Photograph © Renée C. Byer
Child Herder in Bolivia
Following the death of his father, Alvaro Kalancha Quispe, 9, helps his family survive by herding. He opens the gate to the stone pen that holds the family's alpacas and llamas each morning so they can graze throughout the hillsides during the day. He then heads off to school, but must round them up again in the evening in the Akamani mountain range of Bolivia in an area called Caluyo, about an hour from the city of Qutapampa. In this part of the world, the highlands of Bolivia, approximately 13,000 feet above sea level, residents live in homes with no insulation, no electricity, and no beds. Their water comes from streams that run off the snow-covered mountains. Photograph © Renée C. Byer
Potato Harvest
Nora Huanca Illari, 11, tosses potatoes to her mother, Manuela Illari, 45, as they farm land in a field outside of Santiago de Okola, Bolivia. They work for some potatoes and food for their animals. Nora goes to school every morning and in the afternoon she works with her family in the fields until sunset. In the background is the mountain known as the Sleeping Dragon.

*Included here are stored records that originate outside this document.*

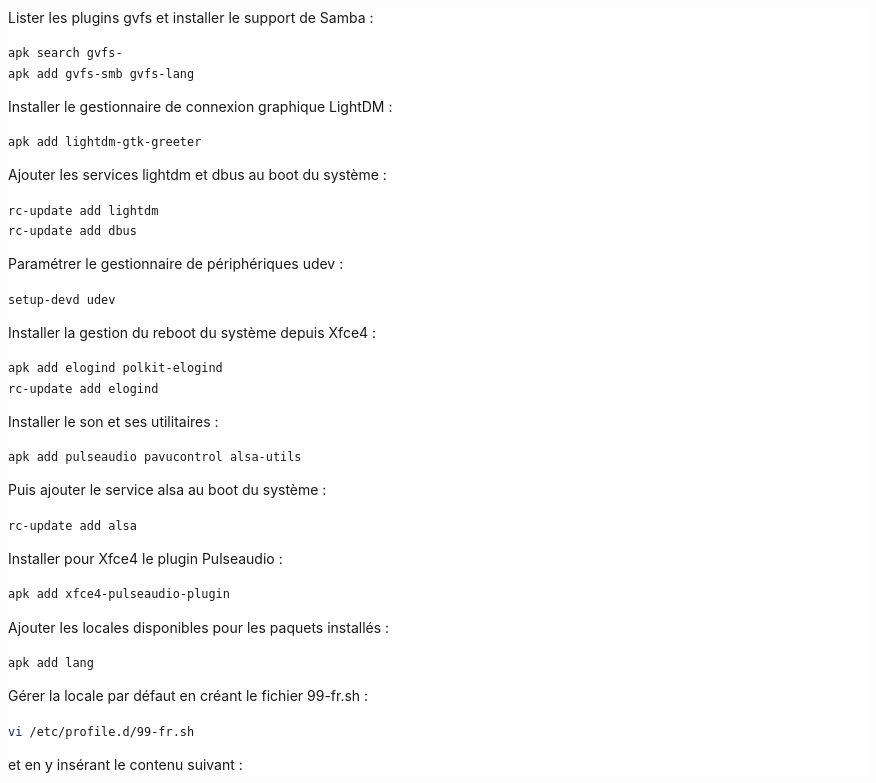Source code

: Lister les plugins gvfs et installer le support de Samba :

```bash
apk search gvfs-
apk add gvfs-smb gvfs-lang
```

Installer le gestionnaire de connexion graphique LightDM :

```bash
apk add lightdm-gtk-greeter
```

Ajouter les services lightdm et dbus au boot du système :

```bash
rc-update add lightdm
rc-update add dbus
```

Paramétrer le gestionnaire de périphériques udev :

```bash
setup-devd udev
```

Installer la gestion du reboot du système depuis Xfce4 :

```bash
apk add elogind polkit-elogind
rc-update add elogind
```

Installer le son et ses utilitaires :

```bash
apk add pulseaudio pavucontrol alsa-utils
```

Puis ajouter le service alsa au boot du système :

```bash
rc-update add alsa
```

Installer pour Xfce4 le plugin Pulseaudio :

```bash
apk add xfce4-pulseaudio-plugin
```

Ajouter les locales disponibles pour les paquets installés :

```bash
apk add lang
```

Gérer la locale par défaut en créant le fichier 99-fr.sh :

```bash
vi /etc/profile.d/99-fr.sh
```

et en y insérant le contenu suivant :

Photograph © Renée C. Byer
Generation of Farmers
Manuela Illari, 45, center, is helped by her two daughters Berta Huanca Illari, 1, and Nora Huanca Illari, 11, while working in the potato fields in exchange for food to feed her family and animals in Santiago de Okola, Bolivia. Nora goes to school in the morning and then comes to work in the fields until sunset watching her little sister and sharing the farming duties with her mother.
Photograph © Renée C. Byer
Celebration Dance
Dominga Illari, 70, left, and Manuela Quispe Avile, 70, right, dance after harvesting potatoes. Avile is the owner of the land and Illari works for her in exchange for food to eat, not money in Santiago de Okola, Bolivia.